Essai
Nouvelle parution
Isabelle Jouteur, L’Histoire du rémora. À quoi voulez-vous croire ?

Isabelle Jouteur, L’Histoire du rémora. À quoi voulez-vous croire ?

Publié le par Faculté des lettres - Université de Lausanne (Source : Classiques Garnier)

Isabelle Jouteur,

L’Histoire du rémora À quoi voulez-vous croire ? 

Avec la collaboration de Johan Fourdrinoy et Germain Rousseaux

Paris, Classiques Garnier, Études et essais sur la Renaissance, 2023

Un poisson minuscule capable d’immobiliser les navires en mer, en vertu d’un pouvoir magique. Et une bataille célèbre où il fit rage : Actium. Telle fut la légende qui circula sur le rémora avant que le mystère ne soit résolu par une équipe de chercheurs. Ce livre en raconte l’histoire.

Table des matières…

Extrait de l'introduction 

"Rédigé quelques années après la bataille d'Actium, le texte de Pline insiste sur l'immobilisation étrange de la flotte d’Antoine lors de l’événement, le 2 septembre 31 avant J.-C., et en attribue la cause à l’action puissante du poisson, auquel il donne d’abord le nom de mora, ce substantif qui par ailleurs signifie en latin « le délai, le retard ». Mais deux faits sont frappants : d’une part, parmi les historiens de l’Antiquité qui firent le récit circonstancié de la bataille d’Actium, aucun ne mentionne explicitement ce poisson, y compris Plutarque [...] ; d’autre part, on observe une concentration des témoignages sur le rémora à partir du Iᵉʳ siècle après J.-C., pour les textes les plus fournis. [...]

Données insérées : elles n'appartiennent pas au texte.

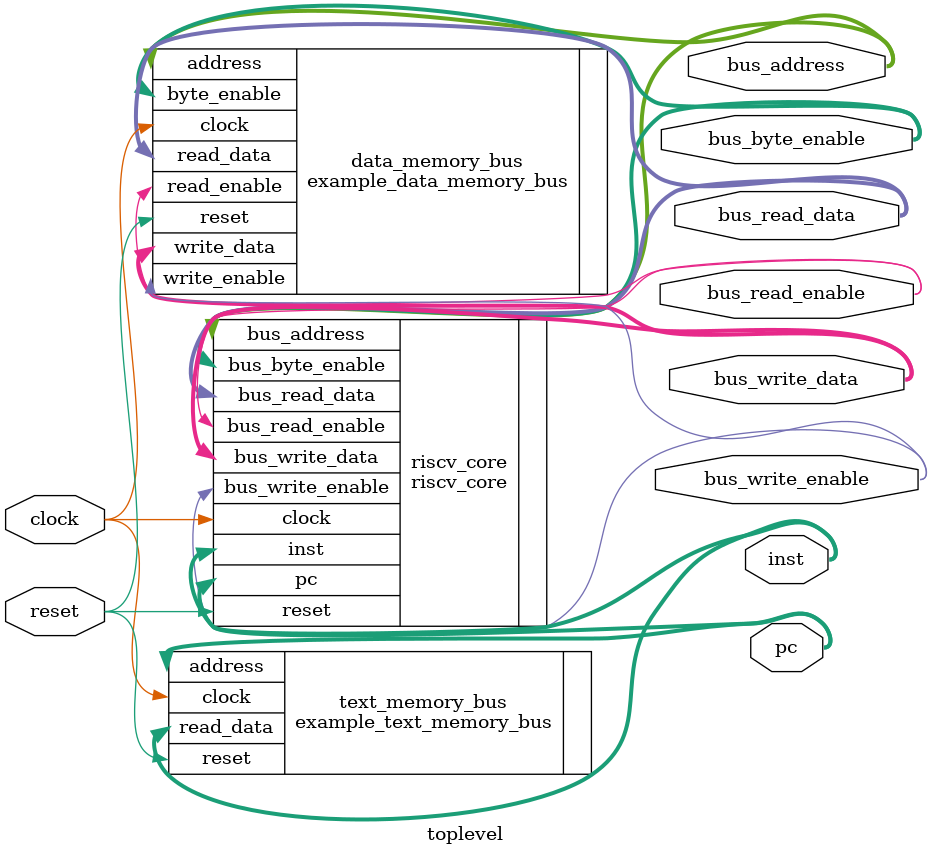
<source format=sv>
`include "config.sv"
`include "constants.sv"

module toplevel (
    input  clock,
    input  reset,

    output [31:0] bus_read_data,
    output [31:0] bus_address,
    output [31:0] bus_write_data,
    output [3:0]  bus_byte_enable,
    output        bus_read_enable,
    output        bus_write_enable,

    output [31:0] inst,
    output [31:0] pc
);

    riscv_core riscv_core (
        .clock                  (clock),
        .reset                  (reset),
        .inst                   (inst),
        .pc                     (pc),
        .bus_address            (bus_address),
        .bus_read_data          (bus_read_data),
        .bus_write_data         (bus_write_data),
        .bus_read_enable        (bus_read_enable),
        .bus_write_enable       (bus_write_enable),
        .bus_byte_enable        (bus_byte_enable)
    );

    example_text_memory_bus text_memory_bus (
        .clock                  (clock),
        .reset                  (reset),
        .address                (pc),
        .read_data              (inst)
    );
    
    example_data_memory_bus data_memory_bus (
        .clock                  (clock),
        .reset                  (reset),
        .address                (bus_address),
        .read_data              (bus_read_data),
        .write_data             (bus_write_data),
        .read_enable            (bus_read_enable),
        .write_enable           (bus_write_enable),
        .byte_enable            (bus_byte_enable)
    );
    
endmodule


</source>
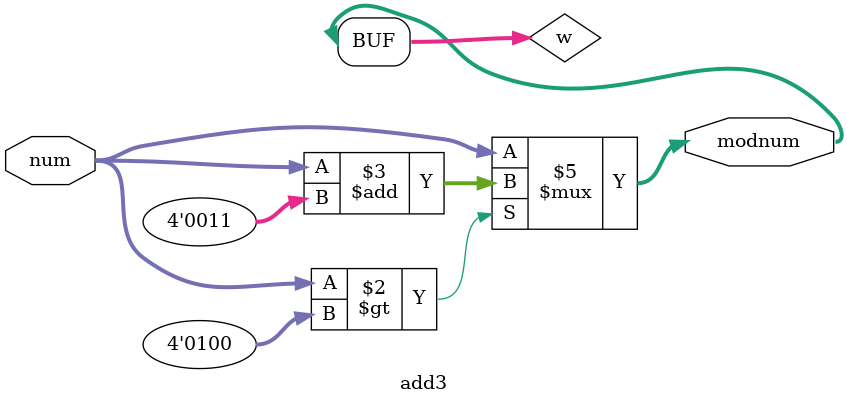
<source format=sv>
`timescale 1ns / 1ps


module add3(
    input [3:0] num,
    output [3:0] modnum
    );
    
    reg [3:0] w;
    
    always @* begin
    if (num > 4'b0100)  
        w = num + 4'b0011;
    else
        w = num;
    end
    
    assign modnum = w;
        
endmodule

</source>
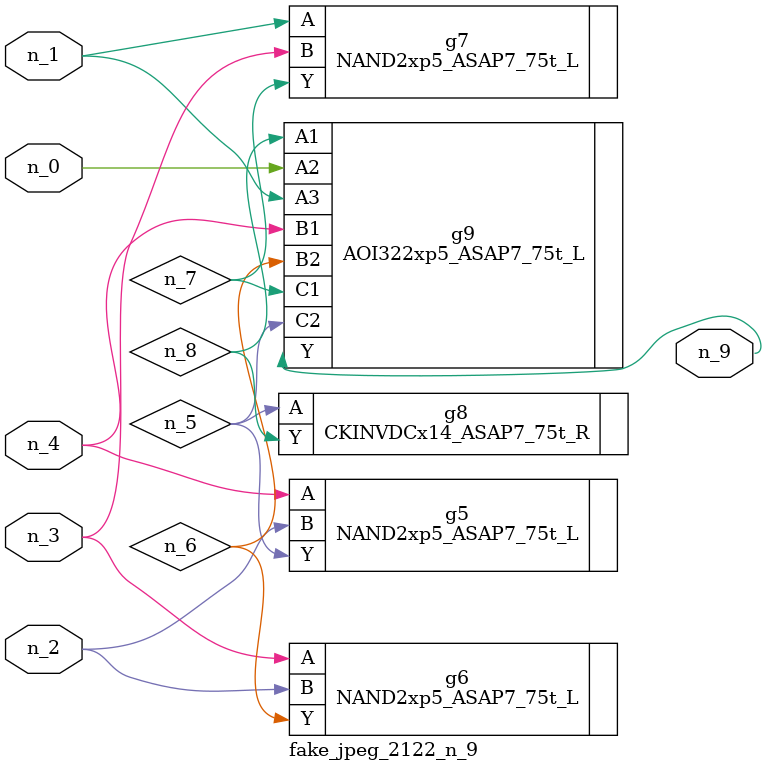
<source format=v>
module fake_jpeg_2122_n_9 (n_3, n_2, n_1, n_0, n_4, n_9);

input n_3;
input n_2;
input n_1;
input n_0;
input n_4;

output n_9;

wire n_8;
wire n_6;
wire n_5;
wire n_7;

NAND2xp5_ASAP7_75t_L g5 ( 
.A(n_4),
.B(n_2),
.Y(n_5)
);

NAND2xp5_ASAP7_75t_L g6 ( 
.A(n_3),
.B(n_2),
.Y(n_6)
);

NAND2xp5_ASAP7_75t_L g7 ( 
.A(n_1),
.B(n_3),
.Y(n_7)
);

CKINVDCx14_ASAP7_75t_R g8 ( 
.A(n_5),
.Y(n_8)
);

AOI322xp5_ASAP7_75t_L g9 ( 
.A1(n_8),
.A2(n_0),
.A3(n_1),
.B1(n_4),
.B2(n_6),
.C1(n_7),
.C2(n_5),
.Y(n_9)
);


endmodule
</source>
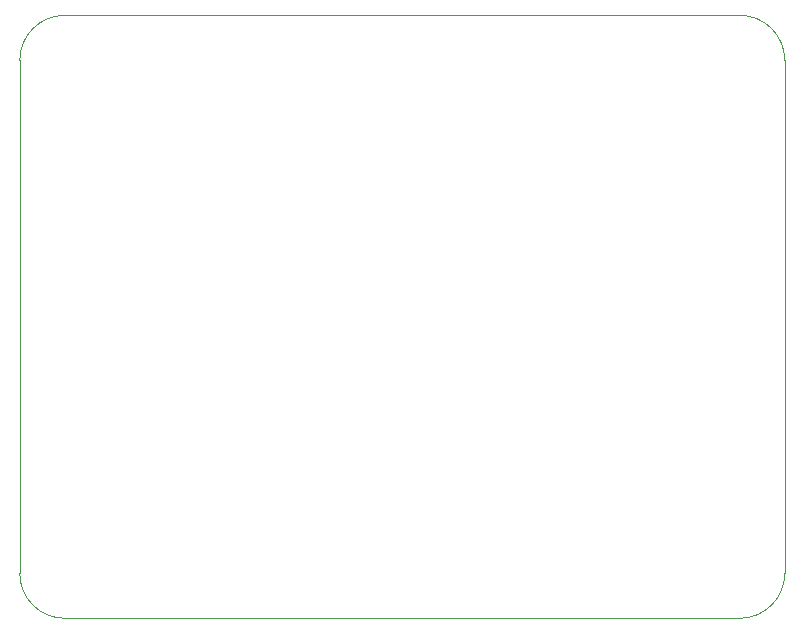
<source format=gbr>
%TF.GenerationSoftware,KiCad,Pcbnew,8.0.1*%
%TF.CreationDate,2024-04-26T21:38:42+06:30*%
%TF.ProjectId,Project,50726f6a-6563-4742-9e6b-696361645f70,1.0*%
%TF.SameCoordinates,PX60e4b00PY853a720*%
%TF.FileFunction,Profile,NP*%
%FSLAX46Y46*%
G04 Gerber Fmt 4.6, Leading zero omitted, Abs format (unit mm)*
G04 Created by KiCad (PCBNEW 8.0.1) date 2024-04-26 21:38:42*
%MOMM*%
%LPD*%
G01*
G04 APERTURE LIST*
%TA.AperFunction,Profile*%
%ADD10C,0.100000*%
%TD*%
G04 APERTURE END LIST*
D10*
X60960000Y51054000D02*
G75*
G02*
X64770000Y47244000I0J-3810000D01*
G01*
X0Y47244000D02*
G75*
G02*
X3810000Y51054000I3810000J0D01*
G01*
X64770000Y3810000D02*
G75*
G02*
X60960000Y0I-3810000J0D01*
G01*
X0Y47244000D02*
X0Y3810000D01*
X60960000Y51054000D02*
X3810000Y51054000D01*
X3810000Y0D02*
X60960000Y0D01*
X3810000Y0D02*
G75*
G02*
X0Y3810000I0J3810000D01*
G01*
X64770000Y3810000D02*
X64770000Y47244000D01*
M02*

</source>
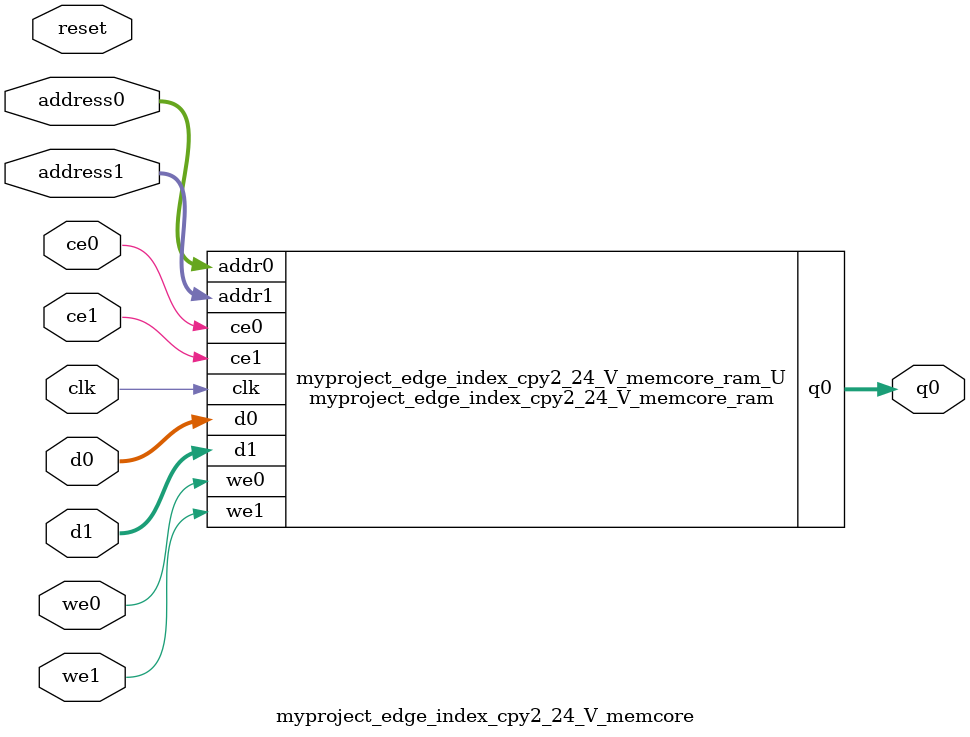
<source format=v>
`timescale 1 ns / 1 ps
module myproject_edge_index_cpy2_24_V_memcore_ram (addr0, ce0, d0, we0, q0, addr1, ce1, d1, we1,  clk);

parameter DWIDTH = 16;
parameter AWIDTH = 4;
parameter MEM_SIZE = 12;

input[AWIDTH-1:0] addr0;
input ce0;
input[DWIDTH-1:0] d0;
input we0;
output reg[DWIDTH-1:0] q0;
input[AWIDTH-1:0] addr1;
input ce1;
input[DWIDTH-1:0] d1;
input we1;
input clk;

(* ram_style = "block" *)reg [DWIDTH-1:0] ram[0:MEM_SIZE-1];




always @(posedge clk)  
begin 
    if (ce0) begin
        if (we0) 
            ram[addr0] <= d0; 
        q0 <= ram[addr0];
    end
end


always @(posedge clk)  
begin 
    if (ce1) begin
        if (we1) 
            ram[addr1] <= d1; 
    end
end


endmodule

`timescale 1 ns / 1 ps
module myproject_edge_index_cpy2_24_V_memcore(
    reset,
    clk,
    address0,
    ce0,
    we0,
    d0,
    q0,
    address1,
    ce1,
    we1,
    d1);

parameter DataWidth = 32'd16;
parameter AddressRange = 32'd12;
parameter AddressWidth = 32'd4;
input reset;
input clk;
input[AddressWidth - 1:0] address0;
input ce0;
input we0;
input[DataWidth - 1:0] d0;
output[DataWidth - 1:0] q0;
input[AddressWidth - 1:0] address1;
input ce1;
input we1;
input[DataWidth - 1:0] d1;



myproject_edge_index_cpy2_24_V_memcore_ram myproject_edge_index_cpy2_24_V_memcore_ram_U(
    .clk( clk ),
    .addr0( address0 ),
    .ce0( ce0 ),
    .we0( we0 ),
    .d0( d0 ),
    .q0( q0 ),
    .addr1( address1 ),
    .ce1( ce1 ),
    .we1( we1 ),
    .d1( d1 ));

endmodule


</source>
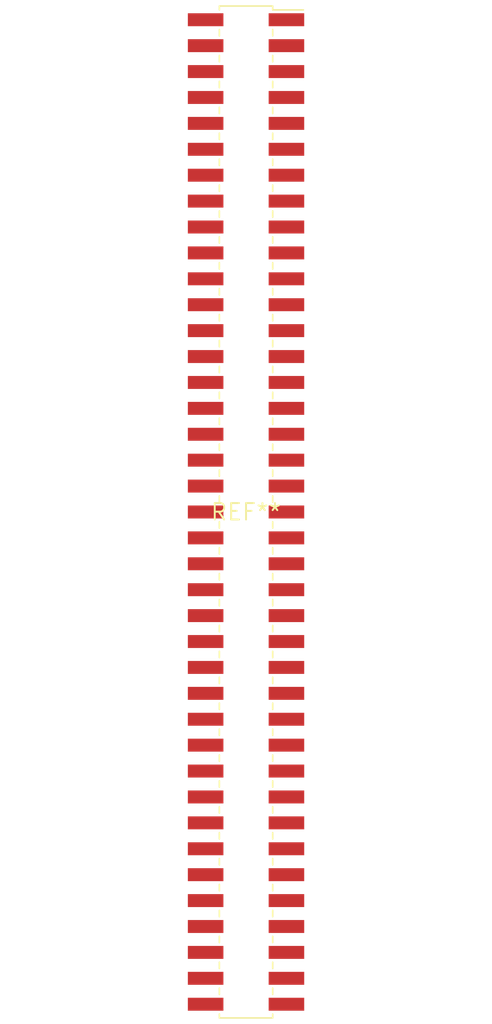
<source format=kicad_pcb>
(kicad_pcb (version 20240108) (generator pcbnew)

  (general
    (thickness 1.6)
  )

  (paper "A4")
  (layers
    (0 "F.Cu" signal)
    (31 "B.Cu" signal)
    (32 "B.Adhes" user "B.Adhesive")
    (33 "F.Adhes" user "F.Adhesive")
    (34 "B.Paste" user)
    (35 "F.Paste" user)
    (36 "B.SilkS" user "B.Silkscreen")
    (37 "F.SilkS" user "F.Silkscreen")
    (38 "B.Mask" user)
    (39 "F.Mask" user)
    (40 "Dwgs.User" user "User.Drawings")
    (41 "Cmts.User" user "User.Comments")
    (42 "Eco1.User" user "User.Eco1")
    (43 "Eco2.User" user "User.Eco2")
    (44 "Edge.Cuts" user)
    (45 "Margin" user)
    (46 "B.CrtYd" user "B.Courtyard")
    (47 "F.CrtYd" user "F.Courtyard")
    (48 "B.Fab" user)
    (49 "F.Fab" user)
    (50 "User.1" user)
    (51 "User.2" user)
    (52 "User.3" user)
    (53 "User.4" user)
    (54 "User.5" user)
    (55 "User.6" user)
    (56 "User.7" user)
    (57 "User.8" user)
    (58 "User.9" user)
  )

  (setup
    (pad_to_mask_clearance 0)
    (pcbplotparams
      (layerselection 0x00010fc_ffffffff)
      (plot_on_all_layers_selection 0x0000000_00000000)
      (disableapertmacros false)
      (usegerberextensions false)
      (usegerberattributes false)
      (usegerberadvancedattributes false)
      (creategerberjobfile false)
      (dashed_line_dash_ratio 12.000000)
      (dashed_line_gap_ratio 3.000000)
      (svgprecision 4)
      (plotframeref false)
      (viasonmask false)
      (mode 1)
      (useauxorigin false)
      (hpglpennumber 1)
      (hpglpenspeed 20)
      (hpglpendiameter 15.000000)
      (dxfpolygonmode false)
      (dxfimperialunits false)
      (dxfusepcbnewfont false)
      (psnegative false)
      (psa4output false)
      (plotreference false)
      (plotvalue false)
      (plotinvisibletext false)
      (sketchpadsonfab false)
      (subtractmaskfromsilk false)
      (outputformat 1)
      (mirror false)
      (drillshape 1)
      (scaleselection 1)
      (outputdirectory "")
    )
  )

  (net 0 "")

  (footprint "PinSocket_2x39_P2.00mm_Vertical_SMD" (layer "F.Cu") (at 0 0))

)

</source>
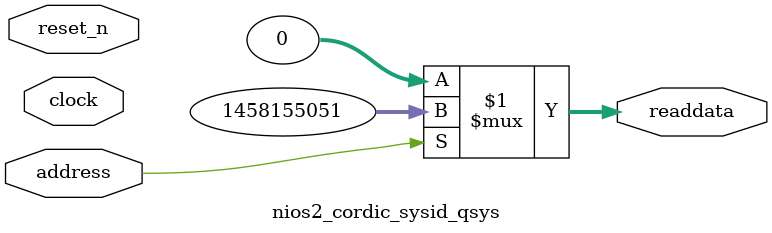
<source format=v>

`timescale 1ns / 1ps
// synthesis translate_on

// turn off superfluous verilog processor warnings 
// altera message_level Level1 
// altera message_off 10034 10035 10036 10037 10230 10240 10030 

module nios2_cordic_sysid_qsys (
               // inputs:
                address,
                clock,
                reset_n,

               // outputs:
                readdata
             )
;

  output  [ 31: 0] readdata;
  input            address;
  input            clock;
  input            reset_n;

  wire    [ 31: 0] readdata;
  //control_slave, which is an e_avalon_slave
  assign readdata = address ? 1458155051 : 0;

endmodule




</source>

Le livre revient donc sur le contexte d’élaboration de cette légende par l’examen rigoureux des sources anciennes et modernes, de manière à comprendre au plus juste l’articulation entre les croyances et le savoir, les faits et les discours qu’ils ont suscités, l'état des connaissances et leur exploitation par l'élite pensante ou gouvernante, les mécanismes d’adhésion à une croyance et de frein à son éviction ou à son renoncement. Ce parcours dessine l’histoire de l’abandon progressif d’une vision magique, théologique ou philologique du monde jusqu'à l'émergence d’une vision scientifique, où la physique et la biologie imposent un nouveau cadre de pensée. Les discours sur la résistance du bateau à l’avancement se trouvent ainsi refléter en corollaire la très longue résistance des mentalités à l’acceptation de la réalité, dans sa dimension phénoménologique, celle qui veut qu’un poisson ne puisse « raisonnablement » pas être à l’origine de l’immobilisation d’un bateau en pleine mer."